D’après les chiffres réunis par POLITICO, 2025 rassemble déjà un nombre très
élevé de saisines : 16 en juillet, alors que l’année est loin d’être terminée.
C’est plus, par exemple, que lors des trois dernières sessions parlementaires.
Recordman de la discipline, La France insoumise a lancé ou participé à 11
d’entre elles en 2025, et devrait donc battre son record de 2023 (12 saisines).
“On ne va pas s’en excuser, c’est un droit fondamental”, souligne Gabrielle
Cathala. Selon la députée LFI, “plusieurs textes votés par le socle commun avec
l’extrême droite ont réduit les libertés” ces derniers mois.
Elle en veut pour preuve la loi sur la justice des mineurs délinquants, poussée
par le patron des députés EPR Gabriel Attal et “largement censurée” par les
Sages en juin, après une triple saisine des parlementaires, dont les troupes de
Mathilde Panot.
Autre nouveauté majeure depuis 2022 : les Insoumis sont assez nombreux pour
saisir seuls le Conseil constitutionnel, un droit accordé dès 60 signatures
réunies, et sans limite de textes pouvant être déférés devant la haute
juridiction.
DES SERVICES “SOUS-DIMENSIONNÉS”
L’effet “voiture-balai” de cette somme de textes et de saisines, un an après la
dissolution, se conjugue aussi avec la pluie de questions prioritaires de
constitutionnalité (QPC) qui s’abat sur Richard Ferrand et ses équipes.
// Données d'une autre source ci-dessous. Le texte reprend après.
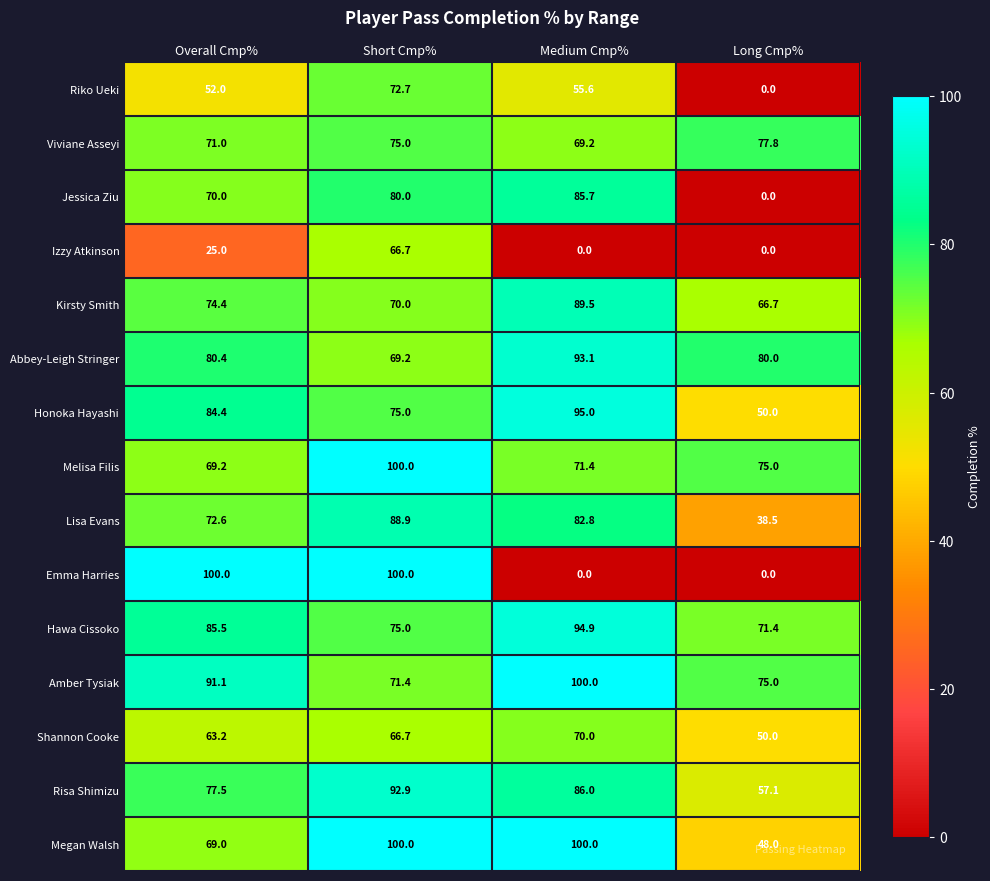

What is the minimum value for Megan Walsh?

48.0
Un nombre “quasi record” de QPC a été déposé, nous a glissé la même source
interne, “puisqu’à juillet 25, nous avons sur le premier semestre autant de
questions que pour toute l’année 24”.
“Les services font un travail gigantesque, mais ils sont sous-dimensionnés”,
analyse Benjamin Morel. Selon le maître de conférence en droit public à
l’université Paris-Panthéon-Assas, le Conseil constitutionnel n’a jamais été
renforcé, depuis 2008, pour répondre aux contentieux générés par le flot de QPC,
qui permettent à chacun de contester une loi avant le jugement d’une affaire.
Le constitutionnaliste intervient lui-même devant les groupes politiques de
toutes sensibilités, à leur demande, pour se prononcer sur la constitutionnalité
de telle ou telle disposition. “Il y a eu un basculement avec la loi immigration
de 2023. Avant, l’argument de l’inconstitutionnalité était perçu comme embêtant
par les parlementaires”, constate-t-il. Et désormais ? “L’argument est… beaucoup
moins déterminant.”
Cette situation ne risque pas s’améliorer grâce à un surcroît de moyens. D’après
le premier aperçu du projet de loi de finances 2026, l’enveloppe budgétaire dans
laquelle sont logés les crédits dévolus au Conseil constitutionnel est gelée
l’année prochaine. A moins de piocher dans d’autres poches (l’Assemblée, le
Sénat ou l’Elysée sont dans cette même enveloppe), Richard Ferrand devra
continuer de faire plus avec autant. Une année blanche pour tous, en somme.
Alexandre Léchenet a contribué à cet article.